(Extracted material)
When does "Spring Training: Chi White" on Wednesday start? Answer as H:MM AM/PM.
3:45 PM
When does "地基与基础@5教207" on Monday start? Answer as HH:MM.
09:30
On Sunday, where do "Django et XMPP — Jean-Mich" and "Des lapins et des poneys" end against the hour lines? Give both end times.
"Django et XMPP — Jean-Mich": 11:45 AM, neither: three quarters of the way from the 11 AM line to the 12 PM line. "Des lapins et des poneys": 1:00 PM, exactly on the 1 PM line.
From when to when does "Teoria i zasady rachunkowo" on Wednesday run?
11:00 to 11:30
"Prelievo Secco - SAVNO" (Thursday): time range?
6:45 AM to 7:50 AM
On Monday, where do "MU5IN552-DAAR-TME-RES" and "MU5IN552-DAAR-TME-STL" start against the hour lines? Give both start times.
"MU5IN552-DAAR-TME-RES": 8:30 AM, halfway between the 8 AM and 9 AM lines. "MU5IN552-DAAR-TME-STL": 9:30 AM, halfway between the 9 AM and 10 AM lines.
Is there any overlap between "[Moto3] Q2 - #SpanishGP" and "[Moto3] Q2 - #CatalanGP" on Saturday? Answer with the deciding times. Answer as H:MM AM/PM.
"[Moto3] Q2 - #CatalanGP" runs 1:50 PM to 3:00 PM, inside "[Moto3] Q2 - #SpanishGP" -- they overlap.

(Work required)
Filter the data above and copy every line containing the string "CatalanGP"; matching is case-sensitive.

(Result of this exercise)
Is there any overlap between "[Moto3] Q2 - #SpanishGP" and "[Moto3] Q2 - #CatalanGP" on Saturday? Answer with the deciding times. Answer as H:MM AM/PM.
"[Moto3] Q2 - #CatalanGP" runs 1:50 PM to 3:00 PM, inside "[Moto3] Q2 - #SpanishGP" -- they overlap.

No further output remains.